A number of brands have followed in its footsteps, coming out with smarter and more sophisticated home fitness devices than have been available previously. Tonal is a connected strength training device that you attach to your wall, while Tempo sells a home ‘studio’, that looks like a cabinet, that contains a screen and storage for its connected dumbbells. You can also buy smart kettlebells from Jaxjox, connected pilates reformers from Frame Fitness, and ‘immersive’ rowing machines from Hydrow.

These products do not come cheap, making them something of a status symbol. To become the proud owner of a Peloton bike, you will have to fork out $1,445 for the bike, and $44 per month to subscribe to its exercise classes. The Carol bike has an even steeper price point, with its cycle costing $2,595.

Dempfle acknowledges that this is a high price point, but argues that it reflects the product’s value. The USP of the Carol bike is that its can provide personalized workouts that are designed to be highly effective — but only take five minutes to complete. “Obviously because we’re priced the way we are we have more wealthy buyers. We also don’t have super young buyers, most are 40–65. That’s when people [become] tight on time, and become more health conscious,” he says. Carol’s ‘reduced exertion HIIT’ workouts are designed by sports scientists and aim to increase not only fitness, but metabolic health, Dempfle explains.

Putting habits into practice

One challenge that all companies in the fitness space face is convincing customers that this is the product or gym membership that will finally make those desired healthy habits stick.

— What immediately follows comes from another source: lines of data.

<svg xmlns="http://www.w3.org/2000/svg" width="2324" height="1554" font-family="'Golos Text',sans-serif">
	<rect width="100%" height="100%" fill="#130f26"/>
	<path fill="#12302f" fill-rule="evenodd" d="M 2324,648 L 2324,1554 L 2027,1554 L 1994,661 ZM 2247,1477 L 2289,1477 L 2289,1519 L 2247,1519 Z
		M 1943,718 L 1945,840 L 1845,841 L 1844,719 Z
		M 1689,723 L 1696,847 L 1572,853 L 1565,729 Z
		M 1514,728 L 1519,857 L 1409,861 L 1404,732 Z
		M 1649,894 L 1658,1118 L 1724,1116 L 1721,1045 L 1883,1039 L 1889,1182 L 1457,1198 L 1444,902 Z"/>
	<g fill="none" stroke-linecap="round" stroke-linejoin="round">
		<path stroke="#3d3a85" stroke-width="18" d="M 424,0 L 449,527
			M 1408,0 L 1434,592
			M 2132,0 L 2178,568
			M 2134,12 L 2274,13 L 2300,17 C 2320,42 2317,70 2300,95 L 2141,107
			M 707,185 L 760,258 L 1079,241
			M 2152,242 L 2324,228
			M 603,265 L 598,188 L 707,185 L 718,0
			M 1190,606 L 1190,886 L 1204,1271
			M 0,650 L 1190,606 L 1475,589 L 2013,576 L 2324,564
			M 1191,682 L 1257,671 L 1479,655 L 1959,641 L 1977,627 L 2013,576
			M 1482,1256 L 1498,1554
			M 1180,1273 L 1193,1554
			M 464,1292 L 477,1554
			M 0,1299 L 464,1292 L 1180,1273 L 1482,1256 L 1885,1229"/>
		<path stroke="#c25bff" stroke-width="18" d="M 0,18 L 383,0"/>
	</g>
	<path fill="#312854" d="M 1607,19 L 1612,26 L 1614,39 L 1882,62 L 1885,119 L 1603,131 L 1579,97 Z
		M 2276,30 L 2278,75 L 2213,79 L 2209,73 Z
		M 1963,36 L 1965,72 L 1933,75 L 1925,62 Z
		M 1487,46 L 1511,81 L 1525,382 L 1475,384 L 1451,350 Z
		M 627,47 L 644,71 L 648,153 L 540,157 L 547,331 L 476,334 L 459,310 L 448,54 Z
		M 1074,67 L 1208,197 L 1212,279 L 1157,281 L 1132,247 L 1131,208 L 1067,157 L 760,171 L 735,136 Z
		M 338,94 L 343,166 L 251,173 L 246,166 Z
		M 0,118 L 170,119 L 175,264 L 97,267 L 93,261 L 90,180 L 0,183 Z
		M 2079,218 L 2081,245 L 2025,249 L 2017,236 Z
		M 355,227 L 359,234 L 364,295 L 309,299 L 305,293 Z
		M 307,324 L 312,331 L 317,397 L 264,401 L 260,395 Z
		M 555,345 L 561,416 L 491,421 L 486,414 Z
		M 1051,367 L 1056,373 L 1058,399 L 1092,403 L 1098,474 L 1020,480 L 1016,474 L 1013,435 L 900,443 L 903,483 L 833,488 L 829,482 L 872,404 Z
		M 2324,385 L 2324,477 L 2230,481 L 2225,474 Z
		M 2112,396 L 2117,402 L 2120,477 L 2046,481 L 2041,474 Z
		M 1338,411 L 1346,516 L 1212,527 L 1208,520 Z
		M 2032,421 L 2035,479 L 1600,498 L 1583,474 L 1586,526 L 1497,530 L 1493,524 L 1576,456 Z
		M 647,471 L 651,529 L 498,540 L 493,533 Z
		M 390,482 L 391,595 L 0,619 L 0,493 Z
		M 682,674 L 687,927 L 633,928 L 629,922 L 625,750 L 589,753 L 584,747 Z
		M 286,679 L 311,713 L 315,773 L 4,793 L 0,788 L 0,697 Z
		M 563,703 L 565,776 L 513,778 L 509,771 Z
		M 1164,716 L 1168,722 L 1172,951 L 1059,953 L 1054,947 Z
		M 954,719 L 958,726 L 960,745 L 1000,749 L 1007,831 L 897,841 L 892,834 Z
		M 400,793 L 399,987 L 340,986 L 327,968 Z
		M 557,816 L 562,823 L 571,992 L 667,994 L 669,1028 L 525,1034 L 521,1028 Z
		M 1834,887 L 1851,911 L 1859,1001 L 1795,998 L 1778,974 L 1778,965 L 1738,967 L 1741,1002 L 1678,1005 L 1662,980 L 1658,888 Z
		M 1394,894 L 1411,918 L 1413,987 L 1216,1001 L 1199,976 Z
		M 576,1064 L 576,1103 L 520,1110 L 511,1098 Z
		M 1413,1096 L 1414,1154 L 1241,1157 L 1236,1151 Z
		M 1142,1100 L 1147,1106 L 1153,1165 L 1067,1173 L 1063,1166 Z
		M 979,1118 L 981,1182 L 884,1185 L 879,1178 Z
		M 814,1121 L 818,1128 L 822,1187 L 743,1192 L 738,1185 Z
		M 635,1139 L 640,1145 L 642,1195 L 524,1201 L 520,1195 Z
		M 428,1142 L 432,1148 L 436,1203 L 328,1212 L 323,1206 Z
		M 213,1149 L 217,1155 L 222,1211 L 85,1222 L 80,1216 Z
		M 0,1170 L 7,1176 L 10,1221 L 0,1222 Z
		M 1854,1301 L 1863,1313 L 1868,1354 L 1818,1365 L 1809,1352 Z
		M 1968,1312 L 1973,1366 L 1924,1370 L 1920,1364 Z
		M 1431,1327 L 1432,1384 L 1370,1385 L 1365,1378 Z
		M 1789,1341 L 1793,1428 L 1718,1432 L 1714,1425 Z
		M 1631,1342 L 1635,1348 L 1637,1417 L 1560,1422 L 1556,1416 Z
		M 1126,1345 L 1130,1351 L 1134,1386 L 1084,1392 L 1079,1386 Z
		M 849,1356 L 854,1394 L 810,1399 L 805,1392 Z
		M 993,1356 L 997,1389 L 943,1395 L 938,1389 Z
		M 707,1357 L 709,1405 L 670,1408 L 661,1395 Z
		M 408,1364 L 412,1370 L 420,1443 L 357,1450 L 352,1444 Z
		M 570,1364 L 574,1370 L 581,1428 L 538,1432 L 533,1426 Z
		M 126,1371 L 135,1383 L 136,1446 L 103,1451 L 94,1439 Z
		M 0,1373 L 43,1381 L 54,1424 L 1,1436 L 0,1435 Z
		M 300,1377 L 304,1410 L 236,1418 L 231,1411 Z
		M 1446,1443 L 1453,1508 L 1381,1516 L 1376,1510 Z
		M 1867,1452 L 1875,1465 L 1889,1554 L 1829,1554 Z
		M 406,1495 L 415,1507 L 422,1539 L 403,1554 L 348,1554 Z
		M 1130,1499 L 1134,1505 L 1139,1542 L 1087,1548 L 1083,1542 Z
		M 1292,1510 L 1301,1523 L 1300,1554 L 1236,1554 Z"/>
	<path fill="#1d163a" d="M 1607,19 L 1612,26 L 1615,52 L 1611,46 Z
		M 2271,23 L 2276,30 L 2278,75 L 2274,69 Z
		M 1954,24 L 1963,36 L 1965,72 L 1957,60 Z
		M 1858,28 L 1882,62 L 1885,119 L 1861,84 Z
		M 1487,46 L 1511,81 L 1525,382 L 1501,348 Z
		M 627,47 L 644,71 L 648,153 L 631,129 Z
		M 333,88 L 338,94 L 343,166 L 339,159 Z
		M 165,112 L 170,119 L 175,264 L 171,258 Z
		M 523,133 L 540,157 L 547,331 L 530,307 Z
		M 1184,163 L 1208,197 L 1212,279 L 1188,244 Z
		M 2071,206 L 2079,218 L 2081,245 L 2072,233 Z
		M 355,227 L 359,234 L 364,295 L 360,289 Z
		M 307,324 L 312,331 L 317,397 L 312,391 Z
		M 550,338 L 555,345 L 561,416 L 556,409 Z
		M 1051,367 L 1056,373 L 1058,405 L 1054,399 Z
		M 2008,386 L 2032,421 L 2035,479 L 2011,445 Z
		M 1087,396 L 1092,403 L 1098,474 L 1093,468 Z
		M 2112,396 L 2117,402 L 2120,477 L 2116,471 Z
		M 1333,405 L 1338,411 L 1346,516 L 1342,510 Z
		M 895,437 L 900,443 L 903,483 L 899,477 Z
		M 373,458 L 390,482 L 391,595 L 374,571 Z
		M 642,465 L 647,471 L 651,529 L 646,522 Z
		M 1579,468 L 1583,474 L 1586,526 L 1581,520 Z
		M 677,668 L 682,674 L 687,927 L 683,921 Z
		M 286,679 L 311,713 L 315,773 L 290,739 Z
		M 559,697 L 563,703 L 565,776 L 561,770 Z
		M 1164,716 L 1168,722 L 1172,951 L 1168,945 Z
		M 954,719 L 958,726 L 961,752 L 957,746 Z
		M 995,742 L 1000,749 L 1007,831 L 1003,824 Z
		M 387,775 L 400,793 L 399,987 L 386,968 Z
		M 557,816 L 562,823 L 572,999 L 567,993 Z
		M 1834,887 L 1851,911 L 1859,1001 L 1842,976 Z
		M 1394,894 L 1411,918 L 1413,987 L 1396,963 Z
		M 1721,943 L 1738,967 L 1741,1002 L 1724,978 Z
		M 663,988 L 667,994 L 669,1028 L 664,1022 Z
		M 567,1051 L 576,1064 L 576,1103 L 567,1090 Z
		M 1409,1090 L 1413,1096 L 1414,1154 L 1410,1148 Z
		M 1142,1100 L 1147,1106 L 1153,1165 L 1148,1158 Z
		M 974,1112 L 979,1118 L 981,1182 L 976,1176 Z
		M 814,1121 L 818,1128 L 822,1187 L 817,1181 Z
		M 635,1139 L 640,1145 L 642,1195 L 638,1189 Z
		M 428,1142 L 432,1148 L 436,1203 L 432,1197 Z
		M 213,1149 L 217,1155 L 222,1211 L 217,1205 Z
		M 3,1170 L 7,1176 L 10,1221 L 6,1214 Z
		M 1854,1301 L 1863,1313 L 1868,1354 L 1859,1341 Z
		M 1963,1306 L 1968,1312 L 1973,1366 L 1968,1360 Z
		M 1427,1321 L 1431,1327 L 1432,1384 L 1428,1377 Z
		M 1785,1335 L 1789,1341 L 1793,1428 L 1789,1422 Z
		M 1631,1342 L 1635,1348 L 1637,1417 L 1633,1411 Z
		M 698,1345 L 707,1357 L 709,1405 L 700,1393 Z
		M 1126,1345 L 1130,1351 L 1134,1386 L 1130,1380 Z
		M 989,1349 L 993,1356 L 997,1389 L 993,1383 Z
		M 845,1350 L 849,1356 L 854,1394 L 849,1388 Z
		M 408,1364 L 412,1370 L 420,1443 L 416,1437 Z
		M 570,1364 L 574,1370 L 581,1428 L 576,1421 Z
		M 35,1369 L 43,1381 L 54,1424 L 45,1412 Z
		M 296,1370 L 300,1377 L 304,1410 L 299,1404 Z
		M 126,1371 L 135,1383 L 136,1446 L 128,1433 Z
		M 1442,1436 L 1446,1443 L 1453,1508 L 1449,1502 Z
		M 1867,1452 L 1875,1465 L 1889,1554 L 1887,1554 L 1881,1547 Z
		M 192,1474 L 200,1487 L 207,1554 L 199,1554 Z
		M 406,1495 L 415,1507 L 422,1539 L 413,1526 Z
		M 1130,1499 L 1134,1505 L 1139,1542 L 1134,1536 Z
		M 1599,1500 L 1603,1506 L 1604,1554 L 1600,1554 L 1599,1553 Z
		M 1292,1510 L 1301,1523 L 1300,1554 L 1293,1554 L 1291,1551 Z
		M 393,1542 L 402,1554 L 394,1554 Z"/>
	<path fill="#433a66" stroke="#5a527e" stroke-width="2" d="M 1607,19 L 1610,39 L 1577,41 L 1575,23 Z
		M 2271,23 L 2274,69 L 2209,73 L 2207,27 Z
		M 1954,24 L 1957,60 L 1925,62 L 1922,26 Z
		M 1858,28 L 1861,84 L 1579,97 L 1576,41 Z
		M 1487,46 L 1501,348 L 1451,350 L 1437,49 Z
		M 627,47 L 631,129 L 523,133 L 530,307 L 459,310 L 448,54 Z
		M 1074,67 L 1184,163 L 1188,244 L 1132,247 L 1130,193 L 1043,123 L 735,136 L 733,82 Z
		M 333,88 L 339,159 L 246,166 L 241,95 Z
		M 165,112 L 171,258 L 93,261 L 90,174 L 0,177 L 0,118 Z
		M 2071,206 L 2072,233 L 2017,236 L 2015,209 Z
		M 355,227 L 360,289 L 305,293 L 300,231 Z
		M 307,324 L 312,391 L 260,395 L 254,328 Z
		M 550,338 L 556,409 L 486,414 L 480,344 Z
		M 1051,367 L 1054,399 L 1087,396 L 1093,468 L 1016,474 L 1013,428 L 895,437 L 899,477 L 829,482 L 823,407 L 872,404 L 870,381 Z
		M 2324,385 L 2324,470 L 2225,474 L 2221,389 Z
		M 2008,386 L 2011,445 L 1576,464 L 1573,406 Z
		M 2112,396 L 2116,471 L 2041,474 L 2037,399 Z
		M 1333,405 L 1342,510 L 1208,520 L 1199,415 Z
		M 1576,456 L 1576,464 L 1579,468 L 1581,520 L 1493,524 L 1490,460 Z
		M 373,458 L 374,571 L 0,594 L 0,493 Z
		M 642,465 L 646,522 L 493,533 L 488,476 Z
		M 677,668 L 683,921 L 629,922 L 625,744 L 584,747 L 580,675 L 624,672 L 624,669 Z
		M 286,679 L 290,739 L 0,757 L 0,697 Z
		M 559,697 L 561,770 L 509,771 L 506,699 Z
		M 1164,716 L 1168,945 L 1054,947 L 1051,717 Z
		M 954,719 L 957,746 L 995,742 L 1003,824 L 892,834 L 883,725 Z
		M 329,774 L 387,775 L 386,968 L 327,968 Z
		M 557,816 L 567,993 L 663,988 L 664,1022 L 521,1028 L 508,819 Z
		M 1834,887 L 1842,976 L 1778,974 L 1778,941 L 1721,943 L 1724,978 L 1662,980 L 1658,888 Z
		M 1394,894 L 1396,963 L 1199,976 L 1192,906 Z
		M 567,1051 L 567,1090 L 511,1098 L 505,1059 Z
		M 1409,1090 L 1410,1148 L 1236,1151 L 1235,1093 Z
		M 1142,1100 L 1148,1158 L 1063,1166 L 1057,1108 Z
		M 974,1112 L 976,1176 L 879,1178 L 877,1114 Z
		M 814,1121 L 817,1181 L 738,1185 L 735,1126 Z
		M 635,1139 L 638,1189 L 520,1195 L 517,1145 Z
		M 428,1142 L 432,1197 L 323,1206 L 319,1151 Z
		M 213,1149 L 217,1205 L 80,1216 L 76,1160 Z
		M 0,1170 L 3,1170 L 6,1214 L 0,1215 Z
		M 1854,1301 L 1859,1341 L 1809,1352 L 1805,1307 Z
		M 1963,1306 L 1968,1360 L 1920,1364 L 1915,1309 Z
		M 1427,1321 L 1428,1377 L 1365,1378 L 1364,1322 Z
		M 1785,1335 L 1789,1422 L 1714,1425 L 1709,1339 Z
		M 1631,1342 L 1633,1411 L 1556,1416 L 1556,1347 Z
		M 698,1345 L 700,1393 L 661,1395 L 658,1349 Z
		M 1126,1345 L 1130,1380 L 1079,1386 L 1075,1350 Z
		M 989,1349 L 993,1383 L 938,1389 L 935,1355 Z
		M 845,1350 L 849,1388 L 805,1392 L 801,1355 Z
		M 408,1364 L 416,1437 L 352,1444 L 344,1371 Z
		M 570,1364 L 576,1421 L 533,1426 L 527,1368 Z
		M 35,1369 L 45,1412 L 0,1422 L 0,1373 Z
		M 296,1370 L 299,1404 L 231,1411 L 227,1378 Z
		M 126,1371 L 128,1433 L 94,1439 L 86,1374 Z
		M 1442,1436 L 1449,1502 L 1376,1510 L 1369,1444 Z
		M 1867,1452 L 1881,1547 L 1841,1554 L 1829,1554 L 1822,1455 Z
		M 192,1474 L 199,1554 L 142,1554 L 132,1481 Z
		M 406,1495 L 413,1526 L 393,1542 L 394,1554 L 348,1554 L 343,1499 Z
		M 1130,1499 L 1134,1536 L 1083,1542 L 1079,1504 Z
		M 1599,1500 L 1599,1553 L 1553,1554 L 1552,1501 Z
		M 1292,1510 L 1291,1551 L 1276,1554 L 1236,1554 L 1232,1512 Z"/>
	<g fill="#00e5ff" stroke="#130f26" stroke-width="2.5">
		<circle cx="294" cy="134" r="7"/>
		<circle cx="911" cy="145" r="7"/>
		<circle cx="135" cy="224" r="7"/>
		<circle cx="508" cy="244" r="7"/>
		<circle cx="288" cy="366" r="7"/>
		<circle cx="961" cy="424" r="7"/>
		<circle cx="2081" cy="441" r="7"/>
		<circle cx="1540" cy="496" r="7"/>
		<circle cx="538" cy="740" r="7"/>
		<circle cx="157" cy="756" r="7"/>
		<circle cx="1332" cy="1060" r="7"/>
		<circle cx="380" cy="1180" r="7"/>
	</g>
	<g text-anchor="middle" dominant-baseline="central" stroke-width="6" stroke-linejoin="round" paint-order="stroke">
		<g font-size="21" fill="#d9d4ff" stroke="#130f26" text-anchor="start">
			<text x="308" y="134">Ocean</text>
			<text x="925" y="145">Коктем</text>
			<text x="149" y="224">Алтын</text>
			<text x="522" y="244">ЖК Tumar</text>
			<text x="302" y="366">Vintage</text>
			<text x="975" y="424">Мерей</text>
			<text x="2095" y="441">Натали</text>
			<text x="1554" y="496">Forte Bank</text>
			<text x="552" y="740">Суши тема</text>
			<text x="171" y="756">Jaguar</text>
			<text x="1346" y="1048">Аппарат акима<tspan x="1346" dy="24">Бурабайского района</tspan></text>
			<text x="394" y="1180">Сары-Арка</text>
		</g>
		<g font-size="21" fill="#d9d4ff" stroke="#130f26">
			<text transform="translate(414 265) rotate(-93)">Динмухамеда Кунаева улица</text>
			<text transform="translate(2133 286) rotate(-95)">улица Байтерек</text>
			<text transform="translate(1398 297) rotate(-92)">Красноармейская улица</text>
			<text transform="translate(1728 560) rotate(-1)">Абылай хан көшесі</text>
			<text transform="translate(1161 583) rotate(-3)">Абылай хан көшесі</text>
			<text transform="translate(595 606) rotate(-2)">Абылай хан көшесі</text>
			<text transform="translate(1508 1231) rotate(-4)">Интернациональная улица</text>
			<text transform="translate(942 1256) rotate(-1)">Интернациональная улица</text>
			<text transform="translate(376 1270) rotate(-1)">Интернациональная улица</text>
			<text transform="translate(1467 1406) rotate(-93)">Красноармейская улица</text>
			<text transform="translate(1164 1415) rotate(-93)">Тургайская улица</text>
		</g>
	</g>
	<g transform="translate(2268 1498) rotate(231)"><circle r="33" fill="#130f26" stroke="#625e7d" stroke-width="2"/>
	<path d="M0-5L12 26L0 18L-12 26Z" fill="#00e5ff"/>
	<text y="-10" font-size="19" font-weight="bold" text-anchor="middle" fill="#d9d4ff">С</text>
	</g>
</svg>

Carol’s approach is to help its users spend as little time on the bike as possible, meaning it’s possible to fit workouts into gaps during the day (Dempfle says that workplaces and offices are among Carol’s corporate customers, as the workouts are “so short you can actually fit it into your working day”).

“If you survey people, most [say] they don’t exercise. And if you survey them on why they don’t exercise, traditionally time has been the greatest barrier,” says Dempfle. He says that user data shows that the average Carol bike user does an average of 3.2 workouts per week in the first 100 days of owning the bike.

The proposition of devices that you can use in your own home, but which connect you to experts and peers, does appear to work for some people. While Planet Fitness gyms have a monthly churn rate of 1.5–2.5%, Peloton reports a rate of just 0.8% for its monthly subscription.